---------- Excerpt ----------
This essay has taken me almost a year to write, and the words are still hard to type. During that year, I have had the time to consider what happened from every possible angle.  The initial terror I felt that my husband may not get through the 6 hours of surgery, never hold my hand again, never meet his son growing in my body, grew into a jumble of other emotions. I have felt angry, confused, and helpless.  I have been grateful beyond words for how our village swarmed in to help. And I will admit that I felt a glimmer of relief that we had purchased life insurance the year before all this took place. It provided a small nugget of certainty for me to cling to as I stared into the abyss.

Of all the infinite possibilities I worried about in the days and weeks that followed the heart attack, money was not one of them. Should the worst have happened, I knew that I could afford to pay the mortgage and keep my family living in our house. I knew that I could have kept sending my daughter to the daycare she had attended since she was a baby, the school where she was loved and cared for and happy to go to on a daily basis.  I knew that if I needed to, I could have taken a long time off from working to tend to myself in order to recover from the meteor that had just struck my family.

Prepare for the unexpected

The meteor is what life insurance is for, but there are many barriers that keep people from acquiring it.  So here I offer some advice about how to work through several obstacles and come out the other side with peace of mind.
----------
- **Required actions**
(a) According to the essay, how many hours of surgery did the writer's husband face?
(b) Return everything in the essay from "Of all the infinite" down to "peace of mind.", unchanged.
---------- Entries supplied ----------
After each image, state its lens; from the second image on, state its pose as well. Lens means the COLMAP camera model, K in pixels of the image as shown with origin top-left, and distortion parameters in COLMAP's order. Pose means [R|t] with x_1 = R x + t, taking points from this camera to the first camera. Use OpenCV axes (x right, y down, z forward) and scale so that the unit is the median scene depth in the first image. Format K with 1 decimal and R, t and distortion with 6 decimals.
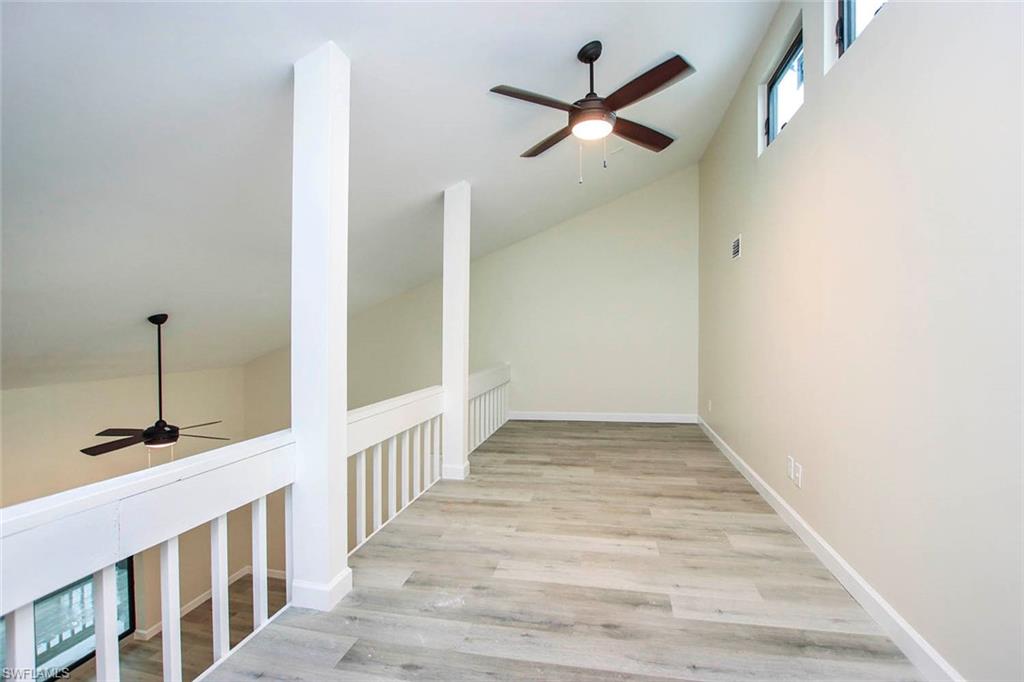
lens RADIAL K [[452.7, 0, 507.3], [0, 452.7, 345.1], [0, 0, 1]] dist [-0.027416, 0.002756]
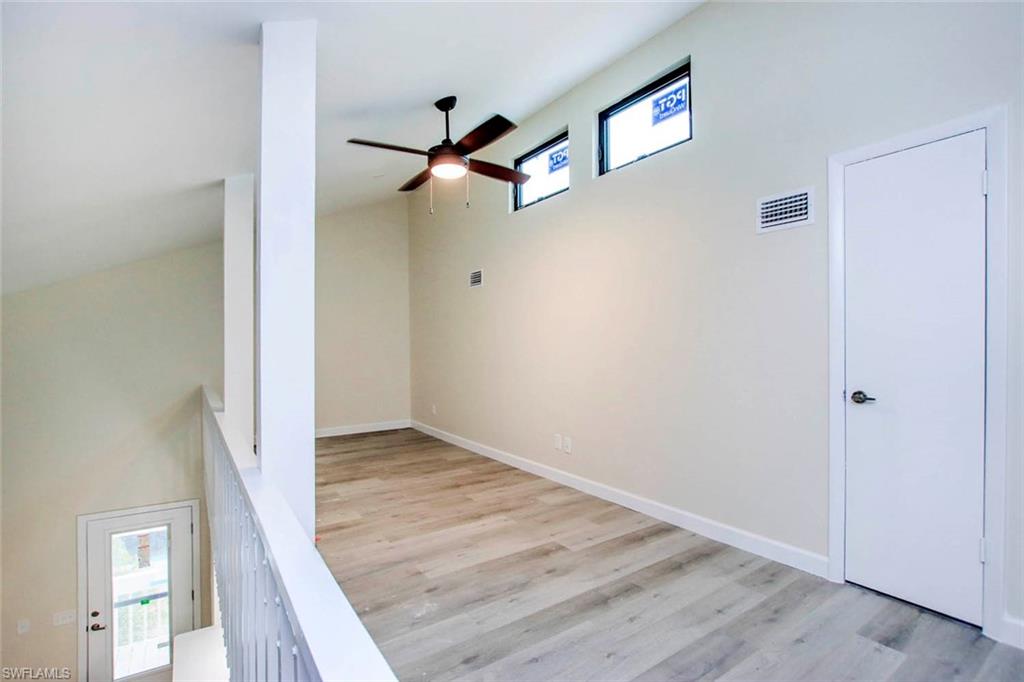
lens RADIAL K [[452.7, 0, 504.2], [0, 452.7, 342.2], [0, 0, 1]] dist [-0.027416, 0.002756]
pose [[0.720408, 0.006204, 0.693523, -0.504614], [0.017524, 0.999478, -0.027143, -0.005029], [-0.693329, 0.031707, 0.719923, 0.081848]]
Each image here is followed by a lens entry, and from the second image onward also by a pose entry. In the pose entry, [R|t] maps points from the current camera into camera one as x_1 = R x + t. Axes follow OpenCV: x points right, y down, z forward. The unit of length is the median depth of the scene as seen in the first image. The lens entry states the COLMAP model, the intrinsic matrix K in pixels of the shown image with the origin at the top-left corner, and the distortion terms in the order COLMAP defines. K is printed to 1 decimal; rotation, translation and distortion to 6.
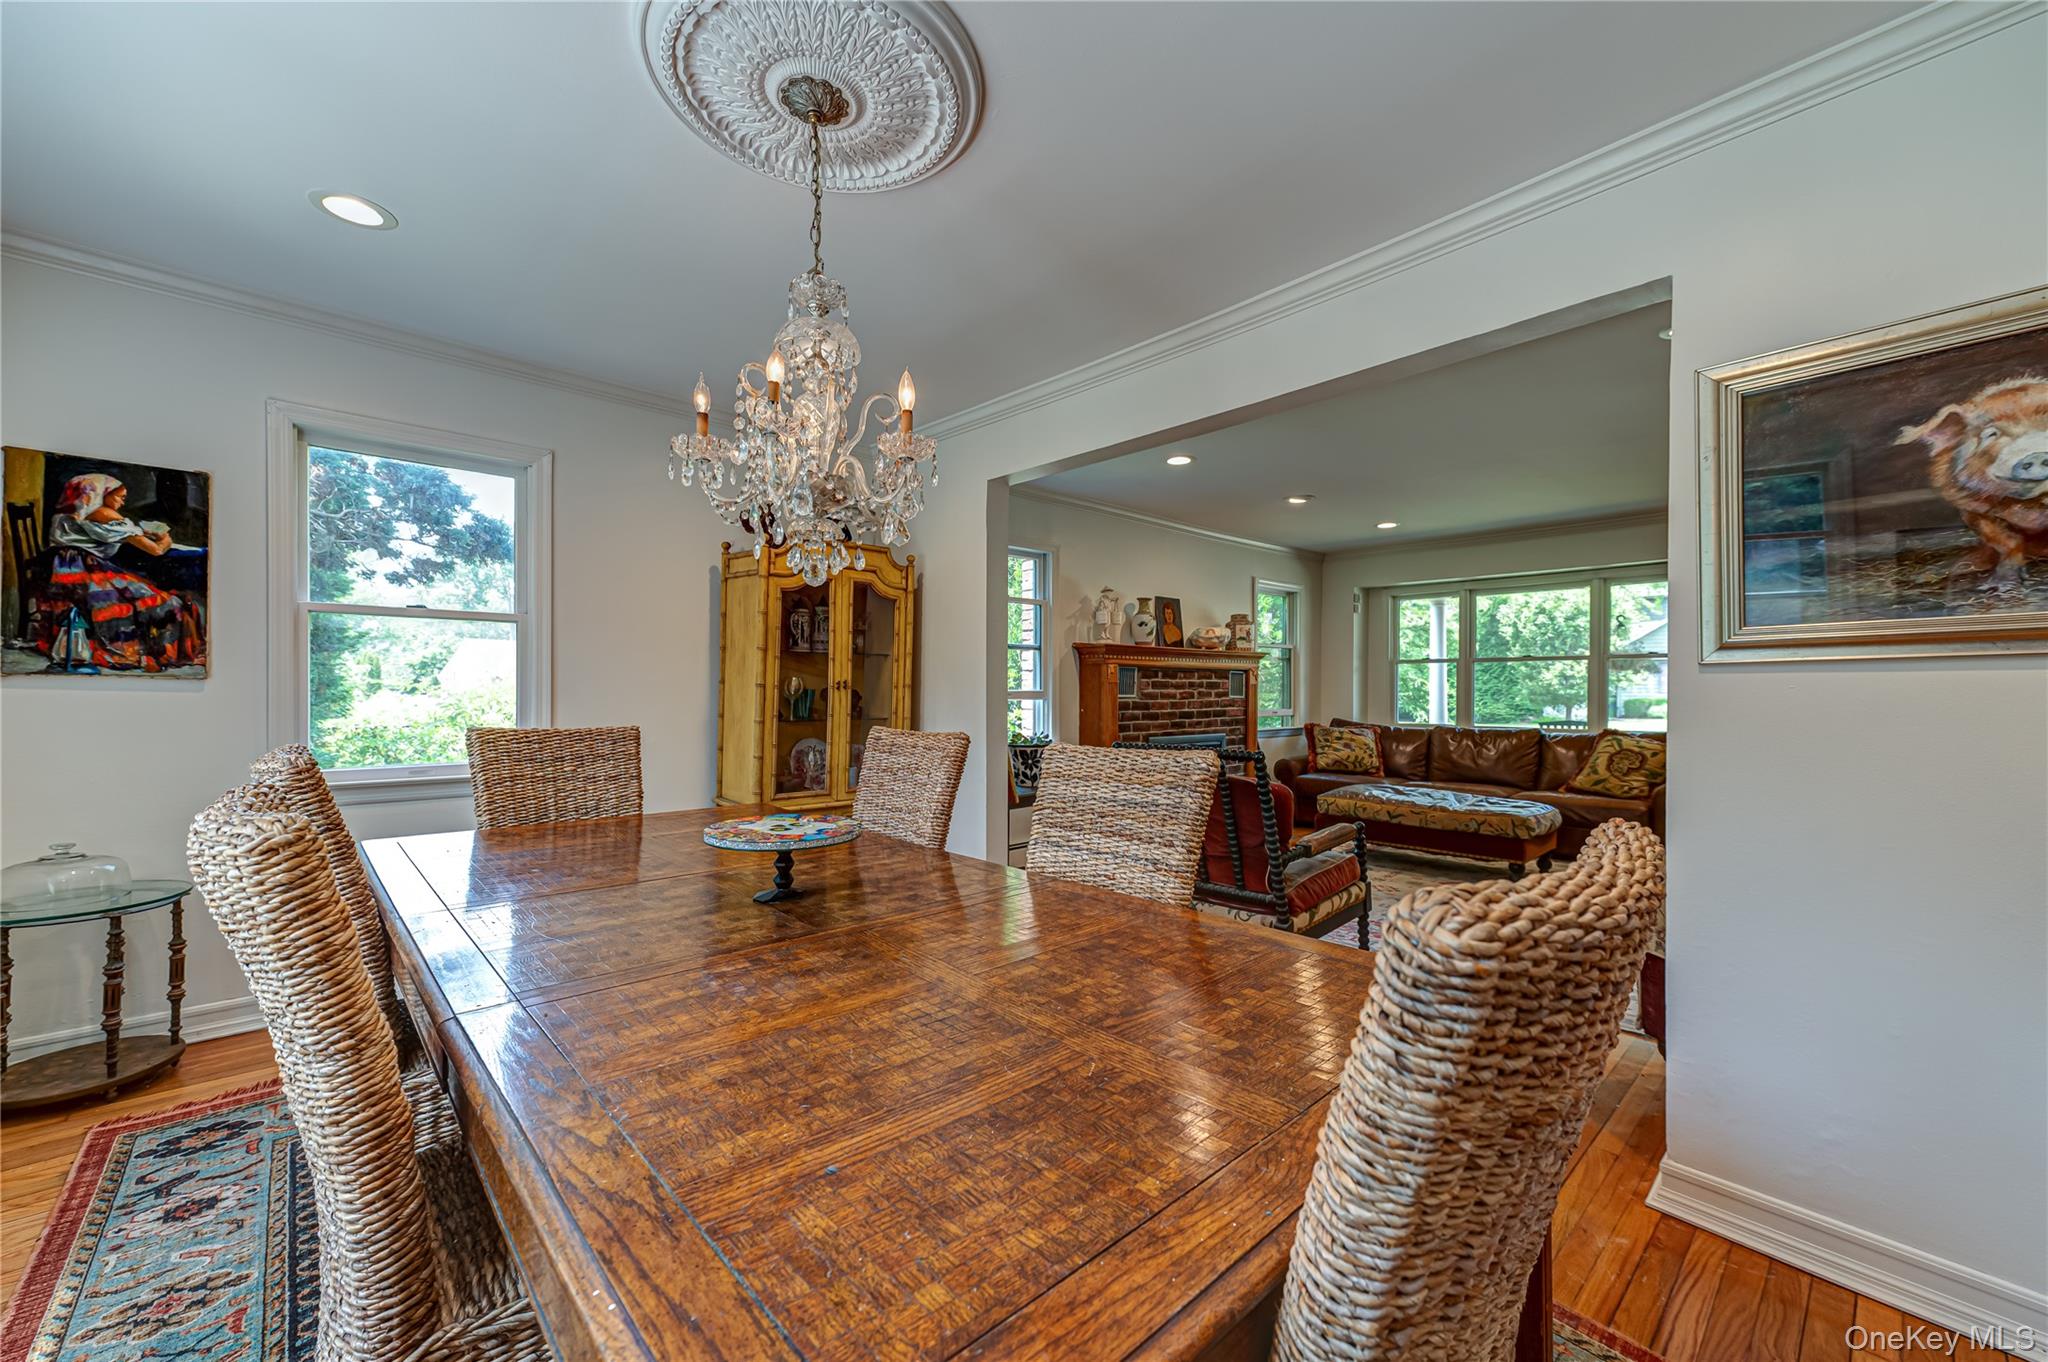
lens RADIAL K [[799.0, 0, 1012.6], [0, 799.0, 691.0], [0, 0, 1]] dist [0.015956, -0.000803]
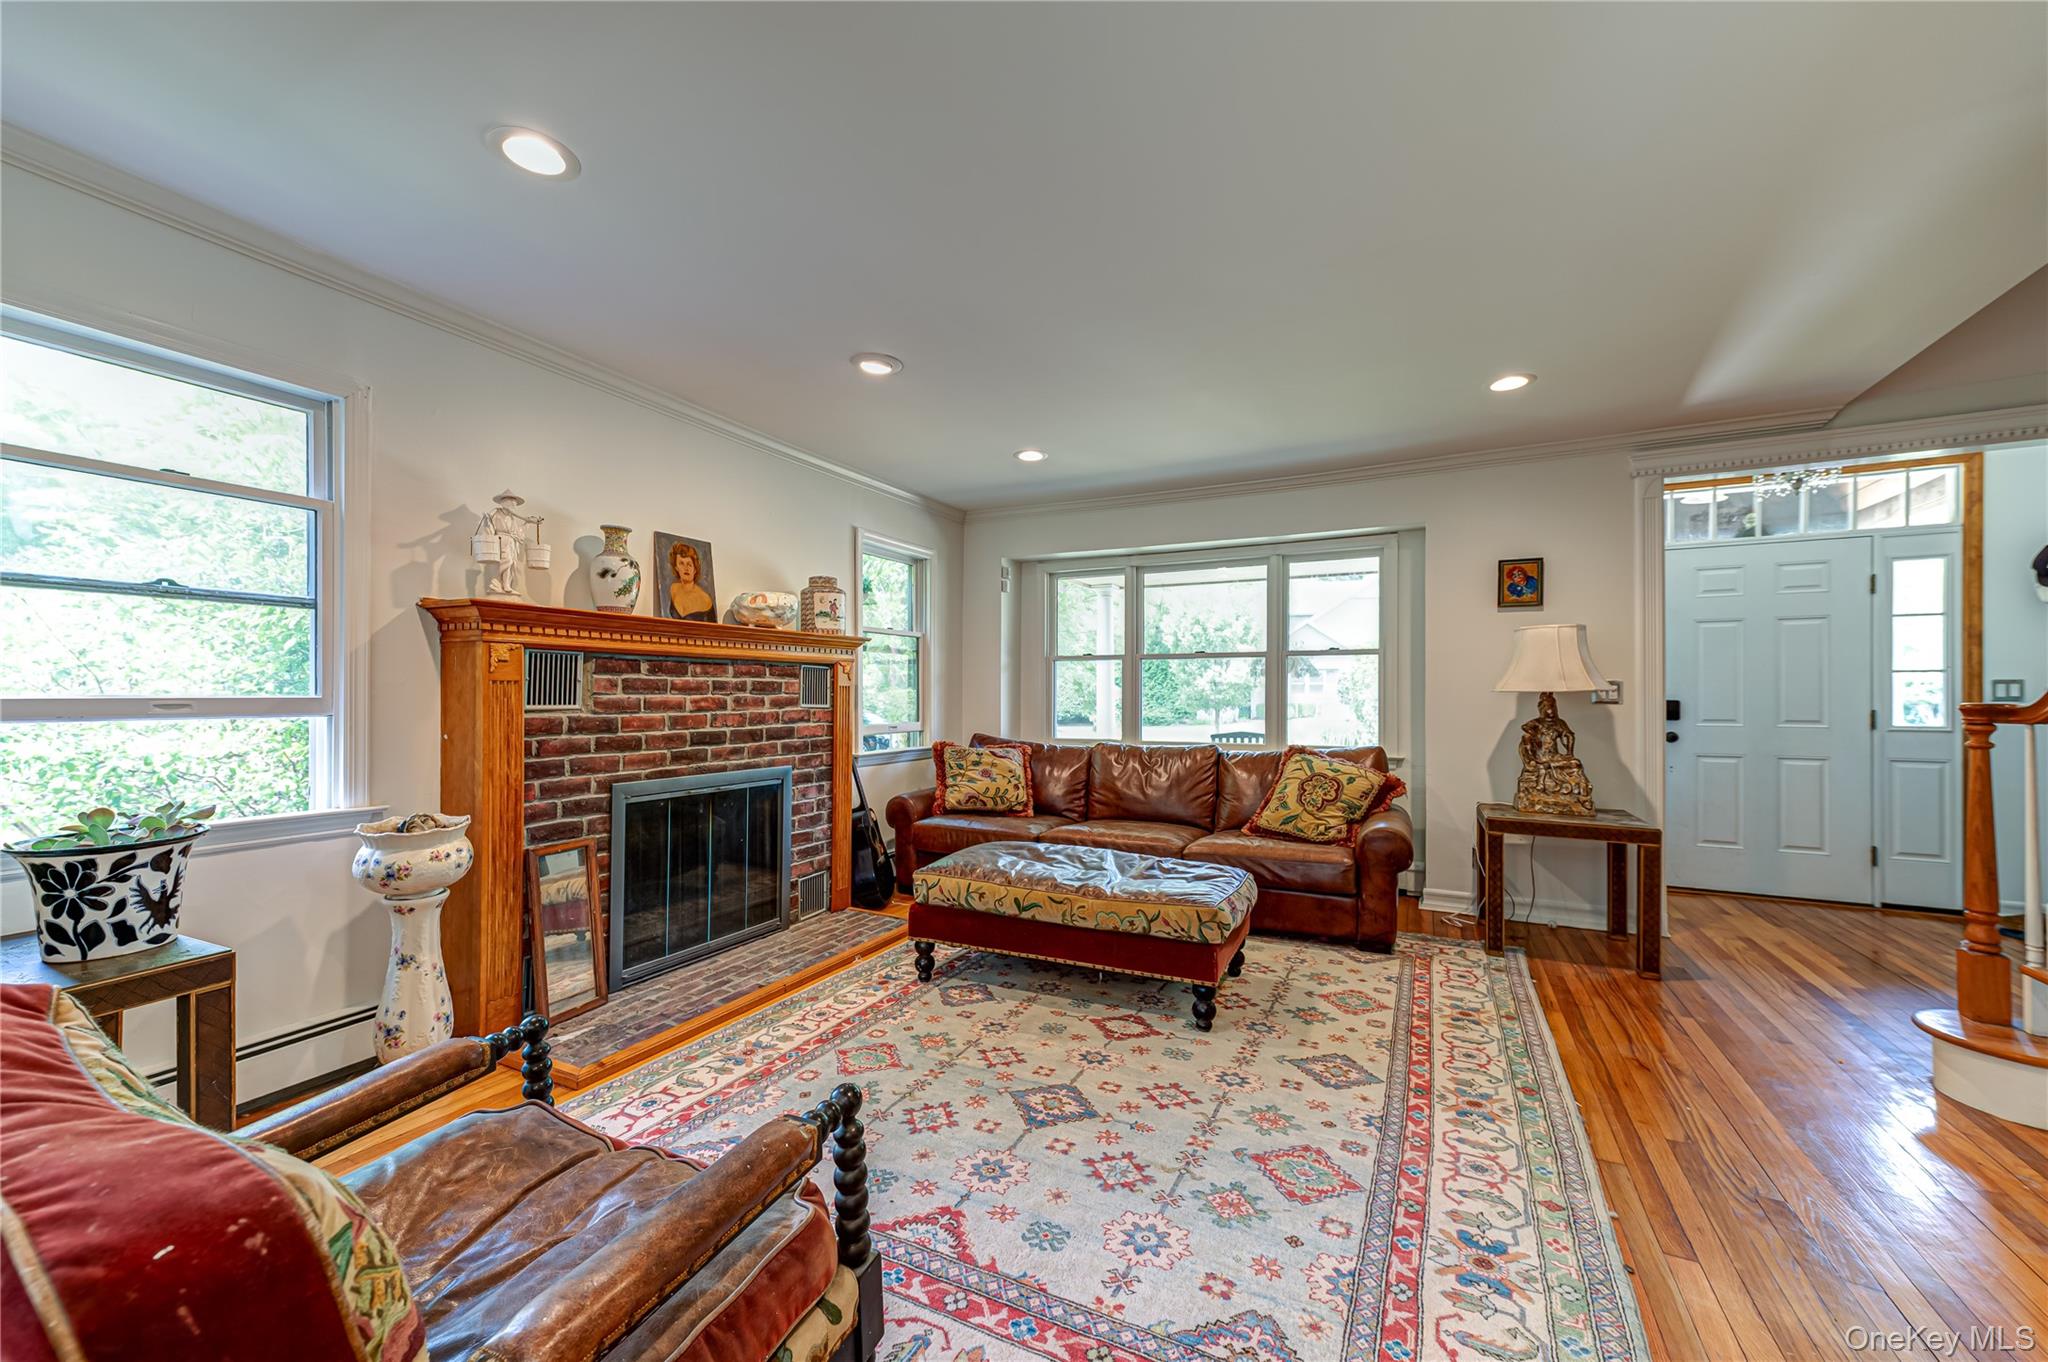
----------
- **Answers by task**
(a) 6 hours

(b)
Of all the infinite possibilities I worried about in the days and weeks that followed the heart attack, money was not one of them. Should the worst have happened, I knew that I could afford to pay the mortgage and keep my family living in our house. I knew that I could have kept sending my daughter to the daycare she had attended since she was a baby, the school where she was loved and cared for and happy to go to on a daily basis.  I knew that if I needed to, I could have taken a long time off from working to tend to myself in order to recover from the meteor that had just struck my family.

Prepare for the unexpected

The meteor is what life insurance is for, but there are many barriers that keep people from acquiring it.  So here I offer some advice about how to work through several obstacles and come out the other side with peace of mind.